While Hurricane Milton’s landfall missed a worst-case scenario strike on Tampa Bay, insured losses from the Oct. 10 storm will likely exceed $35 billion, according to analysts’ estimates.

Karen Clark & Company (KCC) predicted privately insured losses of $36 billion from Hurricane Milton. The estimate includes damage to residential, commercial, and industrial properties, automobiles, and business interruption. It does not include boats, offshore properties, or losses for the National Flood Insurance Program (NFIP).

Wind Damage

“In contrast to Helene, most of the damage from Milton is wind damage. Therefore, a higher proportion of the damage from Hurricane Milton will be insured,” said KCC in its flash estimate.

After rapidly strengthening to a Category 5 storm over the Gulf of Mexico, Milton ultimately made landfall as a Category 3 hurricane near Siesta Key, Florida, a barrier island south of Sarasota.

Ahead of landfall, the storm spawned multiple tornadoes that caused extensive damage and at least four deaths. After coming ashore, Milton traversed the state, affecting Sarasota, Bradenton, St. Petersburg, Tampa, Orlando, and even Daytona Beach. Storm surge measured at 1 foot in Tampa Bay and up to 6 feet in Fort Myers and Naples.
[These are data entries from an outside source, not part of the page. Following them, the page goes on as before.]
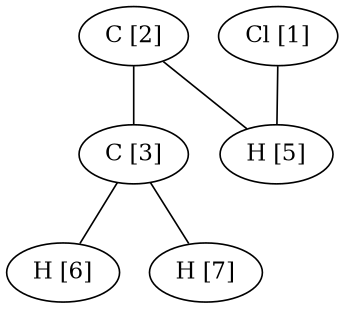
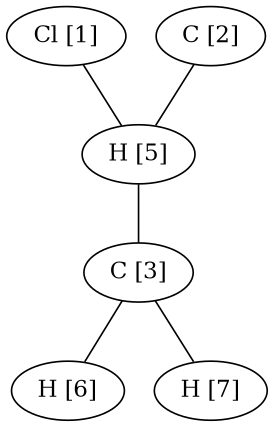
  graph {
    n1 [label="C [3]"]
    n2 [label="H [6]"]
    n3 [label="H [7]"]
    n4 [label="Cl [1]"]
    n5 [label="H [5]"]
    n6 [label="C [2]"]
    n1 -- n2
    n1 -- n3
    n4 -- n5
-   n6 -- n1
+   n5 -- n1
    n6 -- n5
  }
“Both to the north and south of the track, Hurricane Milton brought tropical storm winds to an extensive region including the entire Florida Peninsula and extending north along the coastline into Georgia,” said KCC.
Milton covered some of the same territory as Hurricane Helene with wind, storm surge, and flooding. Moody’s RMS predicted a range of $35 billion to $55 billion for the two storms, which affected some of the same areas in Florida. The modeling firm previously estimated insured losses for Hurricane Helene between $8 billion and $14 billion.

Loss Estimates

Moody’s preliminary estimate reflects insured wind, storm surge, and inland flood impacts from both events. Hurricane Helene struck Florida’s Big Bend region as a Category 3 storm in late September.

“This initial combined loss estimate is informed by Moody’s RMS Event Response’s rigorous approach to event-insured loss estimation and includes a combination of observational data, detailed field reconnaissance so far spanning more than 2,000 miles, and aerial imagery analyses from both storms in the affected region,” said Mohsen Rahnama, chief risk modeling officer at Moody’s. “Estimating losses in these events is challenging, and it is important to consider all associated complexities and uncertainties, especially in the overlapping regions affected by both hurricanes.”

Moody’s RMS highlighted a few uncertainties with assessing Milton’s losses, particularly for those properties affected by Helene as well.

“Preliminary reports indicate several instances where structures damaged in Helene that may have been uninsured or underinsured for flood were also affected by high winds and wind-driven rain in Milton,” said Moody’s in its report. “It may be difficult to ascertain the proximate cause of loss in cases, which may lead to coverage leakage (i.e., some

degree of non-covered losses could be covered under the insurance policy).” The firm added, “If a claim was opened after Helene and if there is additional damage in Hurricane Milton, it will likely result in a single payout, but there will be questions on which event the payout is assigned to, and the resulting impact on potential reinsurance recoveries.”

Milton is expected to be an earnings event rather than a capital event for both insurers and reinsurers. According to Fitch Ratings, Milton is the largest insured loss in Florida since Hurricane Ian, a Category 4 that caused $60 billion in 2022.

Morningstar DBRS said it expected insured losses to be in the upper half of its estimated range of $30 billion to $60 billion, while Fitch Ratings gave a range of $30 billion to $50 billion.

“Hurricane Milton will likely remain an earnings event for global reinsurers, under the assumption that the remainder of the Atlantic hurricane season remains relatively quiet,” said Steve Liu, assistant vice president of global insurance and pension ratings for Morningstar DBRS. “However, after two back-to-back hurricanes that occurred in Florida within two weeks of each other, stabilization in reinsurance prices during the mid-year renewals is likely to reverse with reinsurance prices expected to continue their upward trajectory.”

“The insurance losses will hit reinsurance attachment points, shifting a meaningful amount of losses to the reinsurance market, particularly from the Florida specialist companies with lower retentions,” said Fitch in a statement, noting that demand surge will also play a role.

“Higher demand and limited supply of labor and materials needed to adjust claims and repair/rebuild following multiple large-scale disasters can increase insured losses by 20% or more,” the firm said.